OBJECTIF DE L'EXERCICE> Indiquez, s'il vous plaît, combien de lignes du listing contiennent la chaîne « isStart », en respectant la casse. Donnez uniquement le nombre.

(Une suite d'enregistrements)
────────────────
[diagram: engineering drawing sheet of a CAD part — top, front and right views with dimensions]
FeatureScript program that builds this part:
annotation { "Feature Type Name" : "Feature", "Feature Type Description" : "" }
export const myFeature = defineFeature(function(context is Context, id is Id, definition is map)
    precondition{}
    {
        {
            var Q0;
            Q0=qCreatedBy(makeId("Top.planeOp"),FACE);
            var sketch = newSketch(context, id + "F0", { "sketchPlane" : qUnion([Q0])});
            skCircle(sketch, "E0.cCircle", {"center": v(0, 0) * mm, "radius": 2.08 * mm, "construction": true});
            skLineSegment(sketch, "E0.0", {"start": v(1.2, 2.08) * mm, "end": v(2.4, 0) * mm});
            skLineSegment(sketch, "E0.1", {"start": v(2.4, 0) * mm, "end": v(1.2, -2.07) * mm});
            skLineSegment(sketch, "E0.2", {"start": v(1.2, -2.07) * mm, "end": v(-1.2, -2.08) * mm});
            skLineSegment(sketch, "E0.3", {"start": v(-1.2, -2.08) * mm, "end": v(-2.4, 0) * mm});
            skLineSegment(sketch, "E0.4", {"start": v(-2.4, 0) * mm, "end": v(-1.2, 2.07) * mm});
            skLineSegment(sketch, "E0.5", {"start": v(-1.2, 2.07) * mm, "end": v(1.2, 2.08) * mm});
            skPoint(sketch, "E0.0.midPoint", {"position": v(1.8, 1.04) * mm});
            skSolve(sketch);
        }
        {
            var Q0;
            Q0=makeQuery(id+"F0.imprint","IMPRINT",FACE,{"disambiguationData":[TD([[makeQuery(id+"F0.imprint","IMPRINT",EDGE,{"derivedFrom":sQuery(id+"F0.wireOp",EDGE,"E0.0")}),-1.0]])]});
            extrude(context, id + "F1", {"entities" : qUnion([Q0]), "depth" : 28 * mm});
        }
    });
────────────────
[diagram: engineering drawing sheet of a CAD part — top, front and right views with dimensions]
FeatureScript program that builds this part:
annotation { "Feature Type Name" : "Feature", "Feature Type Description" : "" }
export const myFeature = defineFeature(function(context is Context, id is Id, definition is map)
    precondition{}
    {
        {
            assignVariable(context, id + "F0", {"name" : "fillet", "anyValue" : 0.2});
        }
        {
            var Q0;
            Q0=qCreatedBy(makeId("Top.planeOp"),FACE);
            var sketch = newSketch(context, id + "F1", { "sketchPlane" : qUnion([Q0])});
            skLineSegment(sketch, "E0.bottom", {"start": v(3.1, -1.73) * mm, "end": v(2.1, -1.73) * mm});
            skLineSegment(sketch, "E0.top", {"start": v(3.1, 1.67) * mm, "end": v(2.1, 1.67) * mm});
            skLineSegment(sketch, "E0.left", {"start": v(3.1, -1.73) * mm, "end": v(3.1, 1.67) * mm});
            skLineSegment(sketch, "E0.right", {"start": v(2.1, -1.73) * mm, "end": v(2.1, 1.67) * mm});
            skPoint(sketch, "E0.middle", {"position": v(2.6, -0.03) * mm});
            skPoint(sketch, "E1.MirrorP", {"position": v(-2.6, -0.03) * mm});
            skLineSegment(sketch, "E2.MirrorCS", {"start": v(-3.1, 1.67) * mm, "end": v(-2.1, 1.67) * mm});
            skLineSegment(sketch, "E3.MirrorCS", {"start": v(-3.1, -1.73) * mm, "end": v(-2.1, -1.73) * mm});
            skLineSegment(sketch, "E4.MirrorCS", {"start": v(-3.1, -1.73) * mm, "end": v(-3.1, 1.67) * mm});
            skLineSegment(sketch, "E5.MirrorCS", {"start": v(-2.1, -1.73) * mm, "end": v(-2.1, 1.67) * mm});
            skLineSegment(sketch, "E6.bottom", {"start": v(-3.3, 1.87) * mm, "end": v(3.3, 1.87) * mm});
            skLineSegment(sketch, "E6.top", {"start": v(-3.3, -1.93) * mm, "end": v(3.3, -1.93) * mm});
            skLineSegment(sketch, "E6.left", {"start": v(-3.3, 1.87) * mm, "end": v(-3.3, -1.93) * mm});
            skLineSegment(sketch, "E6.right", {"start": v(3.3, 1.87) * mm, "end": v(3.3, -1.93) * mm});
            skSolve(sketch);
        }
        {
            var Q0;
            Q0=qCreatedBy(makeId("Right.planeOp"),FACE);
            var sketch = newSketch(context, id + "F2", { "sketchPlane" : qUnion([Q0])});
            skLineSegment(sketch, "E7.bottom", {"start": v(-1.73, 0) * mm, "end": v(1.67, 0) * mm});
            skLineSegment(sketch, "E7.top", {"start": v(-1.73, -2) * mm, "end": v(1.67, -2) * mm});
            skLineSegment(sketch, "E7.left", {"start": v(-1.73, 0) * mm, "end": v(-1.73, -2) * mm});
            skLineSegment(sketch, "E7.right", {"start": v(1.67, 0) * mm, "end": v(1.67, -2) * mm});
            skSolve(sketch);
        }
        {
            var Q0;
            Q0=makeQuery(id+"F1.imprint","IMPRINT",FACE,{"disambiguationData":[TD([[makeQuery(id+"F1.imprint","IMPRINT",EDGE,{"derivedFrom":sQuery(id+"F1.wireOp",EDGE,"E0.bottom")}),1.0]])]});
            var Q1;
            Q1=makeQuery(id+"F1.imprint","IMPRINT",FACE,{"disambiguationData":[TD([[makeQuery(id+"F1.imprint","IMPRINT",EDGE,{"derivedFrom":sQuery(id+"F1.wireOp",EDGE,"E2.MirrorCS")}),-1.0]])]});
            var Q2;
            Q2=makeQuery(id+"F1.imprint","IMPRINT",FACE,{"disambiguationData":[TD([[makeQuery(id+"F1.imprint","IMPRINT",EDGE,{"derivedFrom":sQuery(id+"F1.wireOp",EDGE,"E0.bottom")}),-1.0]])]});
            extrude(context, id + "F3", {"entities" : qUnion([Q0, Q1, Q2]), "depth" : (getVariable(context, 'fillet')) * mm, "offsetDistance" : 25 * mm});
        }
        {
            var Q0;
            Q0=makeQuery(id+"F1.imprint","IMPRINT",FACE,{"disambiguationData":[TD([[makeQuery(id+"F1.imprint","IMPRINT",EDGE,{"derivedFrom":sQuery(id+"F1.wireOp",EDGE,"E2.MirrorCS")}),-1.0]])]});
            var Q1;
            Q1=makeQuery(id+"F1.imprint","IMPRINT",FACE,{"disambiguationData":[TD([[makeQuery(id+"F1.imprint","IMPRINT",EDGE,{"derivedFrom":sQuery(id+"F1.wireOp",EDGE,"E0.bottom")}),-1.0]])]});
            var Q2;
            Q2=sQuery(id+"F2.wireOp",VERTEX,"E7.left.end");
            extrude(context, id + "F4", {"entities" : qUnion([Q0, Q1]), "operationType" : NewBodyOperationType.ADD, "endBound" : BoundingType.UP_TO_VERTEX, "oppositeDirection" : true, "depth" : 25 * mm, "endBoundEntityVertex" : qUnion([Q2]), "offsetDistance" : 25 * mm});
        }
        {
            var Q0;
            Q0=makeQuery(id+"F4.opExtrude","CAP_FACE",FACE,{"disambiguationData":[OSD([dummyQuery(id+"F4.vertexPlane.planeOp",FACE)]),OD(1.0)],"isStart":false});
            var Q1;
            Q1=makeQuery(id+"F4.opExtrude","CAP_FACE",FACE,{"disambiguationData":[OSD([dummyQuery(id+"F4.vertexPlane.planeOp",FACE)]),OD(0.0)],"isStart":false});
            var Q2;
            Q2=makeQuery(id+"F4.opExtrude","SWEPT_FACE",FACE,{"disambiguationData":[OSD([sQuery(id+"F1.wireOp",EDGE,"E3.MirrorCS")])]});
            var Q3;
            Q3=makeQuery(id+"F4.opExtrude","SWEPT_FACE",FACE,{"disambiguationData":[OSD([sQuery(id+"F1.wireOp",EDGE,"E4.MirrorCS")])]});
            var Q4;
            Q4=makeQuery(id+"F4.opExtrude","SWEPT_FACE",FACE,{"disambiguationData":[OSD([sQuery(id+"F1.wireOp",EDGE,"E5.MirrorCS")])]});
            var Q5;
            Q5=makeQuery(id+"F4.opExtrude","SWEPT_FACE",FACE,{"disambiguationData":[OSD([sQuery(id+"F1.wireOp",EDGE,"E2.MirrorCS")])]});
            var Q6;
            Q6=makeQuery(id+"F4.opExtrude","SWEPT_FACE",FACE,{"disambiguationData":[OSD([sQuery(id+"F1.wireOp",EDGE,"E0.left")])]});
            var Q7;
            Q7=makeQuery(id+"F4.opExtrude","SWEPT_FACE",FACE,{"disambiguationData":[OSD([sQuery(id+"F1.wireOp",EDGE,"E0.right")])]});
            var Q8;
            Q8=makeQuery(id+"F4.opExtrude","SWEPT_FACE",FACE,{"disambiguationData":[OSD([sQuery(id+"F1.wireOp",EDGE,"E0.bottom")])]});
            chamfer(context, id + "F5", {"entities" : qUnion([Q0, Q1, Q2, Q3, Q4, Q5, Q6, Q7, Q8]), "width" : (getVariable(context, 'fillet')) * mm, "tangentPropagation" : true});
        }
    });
────────────────
RÉPONSE ATTENDUE> 2